Iraqi Kurdistan: Observing the Struggle of Traditional Progress
Chelsea Jaccard ’03 double majored in politics and art at Converse. She was a three-year award-winning member of the Converse Model Arab League program and during her undergraduate years studied Arabic at the Arabic Language Institute of Fez in Morocco and through independent correspondence study at Converse. She continued her Arabic study during her masters degree program in International Peace and Conflict Resolution with a Middle East emphasis at American University in Washington, DC.
I recently returned from six months in Iraq, but not the Iraq one normally hears about on the news or reads about in the papers. I lived in the “other Iraq”, known as Iraqi Kurdistan. For most of the estimated 28 million Kurds around the world, the largest ethnic community that has never had their own political state, Kurdistan is a myth, a legend, something their grandparents fought for, their parents imagined, but to most it is not a reality. However, the reality exists in the three northern-most provinces of Iraq, where after the Gulf War and a 1991 UN resolution, the “Northern No Fly Zone” was created. This protective envelop ended Saddam Hussein’s postwar effort to destroy the Kurds through the use of poison gas attacks, village razing, assassinations, and other indiscriminate forms of murder. Since that time, the Kurdistan Regional Government (KRG) has undergone power struggles and a civil war to emerge as a transitional post conflict society posed for economic and political progress. I was able to work within this system at some of the highest levels of their government.

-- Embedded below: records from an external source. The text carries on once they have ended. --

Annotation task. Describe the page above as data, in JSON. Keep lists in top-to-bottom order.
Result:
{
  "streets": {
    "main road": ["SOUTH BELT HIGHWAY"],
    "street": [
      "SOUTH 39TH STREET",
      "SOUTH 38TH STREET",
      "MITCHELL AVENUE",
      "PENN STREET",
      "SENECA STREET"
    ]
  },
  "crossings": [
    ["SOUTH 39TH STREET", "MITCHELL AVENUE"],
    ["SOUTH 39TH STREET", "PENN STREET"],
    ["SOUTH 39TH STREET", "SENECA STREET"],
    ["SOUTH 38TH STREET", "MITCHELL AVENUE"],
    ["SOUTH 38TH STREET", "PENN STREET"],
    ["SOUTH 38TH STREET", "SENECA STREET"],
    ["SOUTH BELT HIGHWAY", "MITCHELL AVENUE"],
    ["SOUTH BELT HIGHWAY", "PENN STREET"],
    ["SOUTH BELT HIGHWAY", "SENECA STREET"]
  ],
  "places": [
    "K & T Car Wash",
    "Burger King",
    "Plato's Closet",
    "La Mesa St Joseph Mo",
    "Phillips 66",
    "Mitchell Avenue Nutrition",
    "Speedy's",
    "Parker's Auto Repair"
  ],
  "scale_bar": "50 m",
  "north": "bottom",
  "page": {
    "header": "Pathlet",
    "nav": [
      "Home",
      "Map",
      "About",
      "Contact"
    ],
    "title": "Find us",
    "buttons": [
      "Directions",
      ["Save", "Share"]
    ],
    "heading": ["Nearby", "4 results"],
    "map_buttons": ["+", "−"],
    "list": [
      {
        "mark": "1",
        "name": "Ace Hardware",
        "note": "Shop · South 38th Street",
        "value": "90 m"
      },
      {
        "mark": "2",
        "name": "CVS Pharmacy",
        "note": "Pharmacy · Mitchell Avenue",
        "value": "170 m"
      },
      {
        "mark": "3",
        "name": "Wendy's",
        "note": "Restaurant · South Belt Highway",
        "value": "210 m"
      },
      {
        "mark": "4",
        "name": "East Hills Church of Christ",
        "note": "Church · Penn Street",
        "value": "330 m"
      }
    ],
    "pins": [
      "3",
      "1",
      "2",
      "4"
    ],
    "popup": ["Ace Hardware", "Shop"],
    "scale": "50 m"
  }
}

As the country director for a small consulting firm with two small but high-level projects, I lived in Erbil, the regional capital, and I had access to ministers, members of Parliament, foreign advisors, and many other constituencies in this dynamic situation. It was quite an experience for a 27-year-old woman immediately out of her master’s program at American University. Respect was not something automatically granted within these circles; it had to be earned through ones work and the reputation established. Although my company had gained a certain amount of prestige in the region, as the new country director I had to prove myself in an environment where connections are quite personal. The first few weeks were a dizzying schedule of lunches, dinner parties, and meetings to introduce me to all the people that I needed to know.